Brigid pasó el lazo corredizo por el cuello intacto, y gritando de nuevo «¡en el nombre de la Madre!», tiró con fuerza del extremo de la cuerda, tensándola hasta que mordió la carne blanda del cuello. Piers no hizo el menor movimiento salvo cuando ella dio unos breves tirones de la cuerda, y yo pensé: «Ahora lo dejará en paz, gracias a Dios». Me equivocaba.

La sacerdotisa retiró el lazo, inclinó hacia un lado la cabeza de Piers y, colocando con cuidado el caldero debajo de ella, alzó el cuchillo negro y gritó:

—¡Su vida por la Madre!

Y rebanó el cuello inerme en un tajo profundo hasta el hueso de la columna. Hubo un borbotón de sangre, acompañado por un gran suspiro colectivo de la congregación; el corazón de la víctima, que aún latía, expulsó la sangre en un chorro violento, que fue disminuyendo luego hasta convertirse en un hilo intermitente que bajaba por el hombro desnudo y blanco hasta quedar recogido en el caldero. Yo cerré los ojos y musité una plegaria a Nuestro Señor Jesucristo por el alma del infeliz. Y por la mía.

Brigid untó sus dedos en la sangre que brotaba del cuello de la víctima y, arrodillada al lado de Robin, trazó cuidadosamente la letra «Y» sobre su pecho mientras él seguía tendido en el suelo y simulaba estar muerto. Luego ella mostró las manos ensangrentadas extendidas hacia el círculo de espectadores y gritó:

—Levanta, Cernunnos, levanta Señor del Bosque…

Entonces los reunidos se unieron a aquel grito, en voz baja primero y luego con más y más fuerza:

—Levanta, Cernunnos, levanta Señor del Bosque…

Robin, como si despertara de un profundo sueño, se puso en pie vacilante y alzó los brazos por encima de la cabeza, repitiendo en la forma de su cuerpo la «Y» trazada con sangre sobre su pecho y la de los cuernos que coronaban su cabeza.

El canto había cambiado y ahora decía «salve, Cernunnos; salve, Cernunnos…» con un volumen cada vez mayor, hasta hacerse casi ensordecedor, y los tambores recomenzaron su batir, reforzando el ritmo del canto y acelerándolo luego hasta el frenesí.
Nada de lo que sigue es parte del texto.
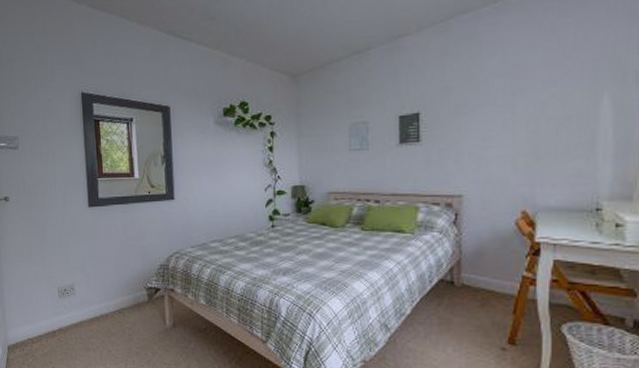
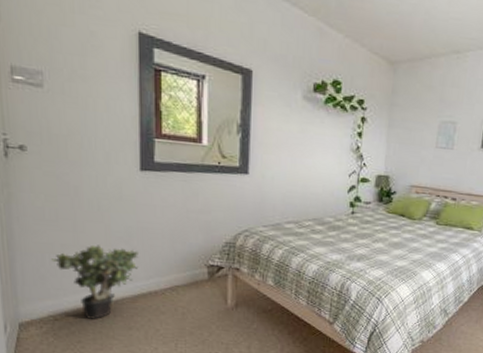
potted plant: none [28,275,92,342] -> present [52,244,139,319]

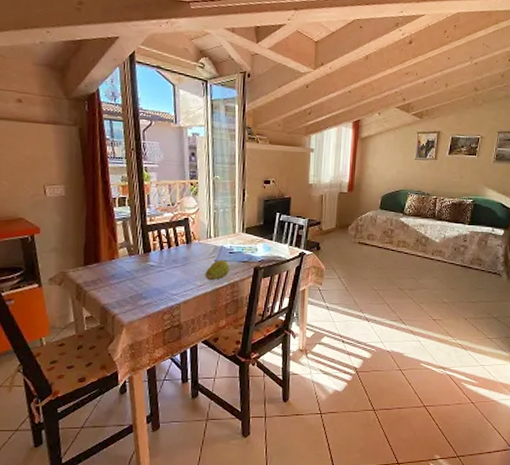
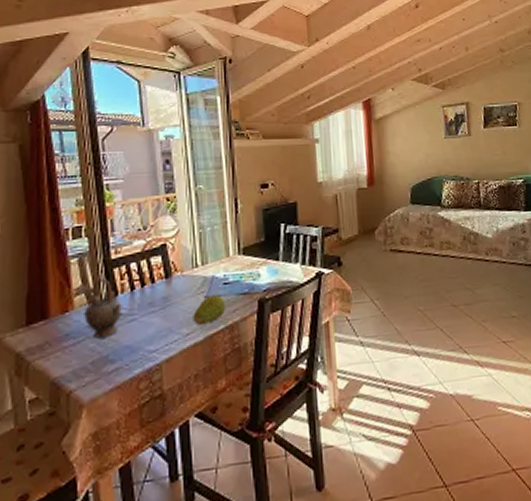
teapot: none [126,238,153,281] -> present [84,278,122,339]

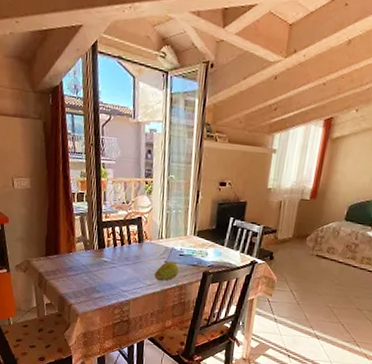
teapot: present [84,278,122,339] -> none [82,234,107,275]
Al final, Robin bajó los brazos de golpe y el estruendo cesó de inmediato. Un silencio fantasmal se extendió por aquel pantano maldito de Dios, el cuerpo de Piers colgaba flácido, atado a la roca, y los últimos restos de su sangre goteaban en el caldero de hierro. Entonces Robin dijo, con una voz que resonó extrañamente en el silencio:

—Que quienes deseen recibir la bendición de Cernunnos se adelanten, y doblen la rodilla ante él.

Una mujer se adelantó y se arrodilló delante de Robin. Él introdujo un dedo en el caldero de la sangre de Piers e, inclinándose, trazó la señal sangrienta del ciervo, la señal de la «Y», en su frente. Ella tuvo un estremecimiento extático cuando los dedos rozaron su piel y luego se volvió, agarró del brazo a un hombre de la congregación y lo atrajo para llevárselo fuera del círculo de luz, mientras tironeaba de sus ropas en su prisa por copular con él. Otro proscrito se adelantó y fue a arrodillarse delante de Robin, y fue signado con la sangre del sacrificio… A esas alturas yo ya había tenido mi ración de sangre y de ceremonia y de muerte innecesaria, y mientras más y más personas se adelantaban a recibir la bendición de Robin, me retiré a la oscuridad y, con el corazón cargado de remordimiento, emprendí el camino de vuelta a la cueva. A mi espalda podía oír los aullidos de hombres y mujeres, extraños entre ellos pero inflamados esta noche por la sangre derramada, que se lanzaban a una desenfrenada orgía sexual. Supe que nadie me echaría de menos.

♦ ♦ ♦

Me fui de las cuevas de Robin al día siguiente. No, debo aclararlo, porque encontrara el valor suficiente para apartarme de aquella banda malvada de paganos asesinos. No, sino porque Robin me envió a otro lugar. Me mandó llamar la mañana siguiente al sacrificio. Parecía cansado, y aún había rastros de pintura marrón en su cara. Yo no hice la menor alusión a la ceremonia brutal que había presenciado la noche anterior, a pesar de que hube de morderme la lengua. Como había cuidado de llevar siempre la capucha bajada y me había marchado sin recibir la pagana bendición de sangre de Robin, estaba convencido de que mi señor no sabía que yo había asistido a su ritual maligno, pero si empezaba a hablar del tema y a hacer preguntas, sabía que mi disgusto manaría a borbotones como la sangre de Piers.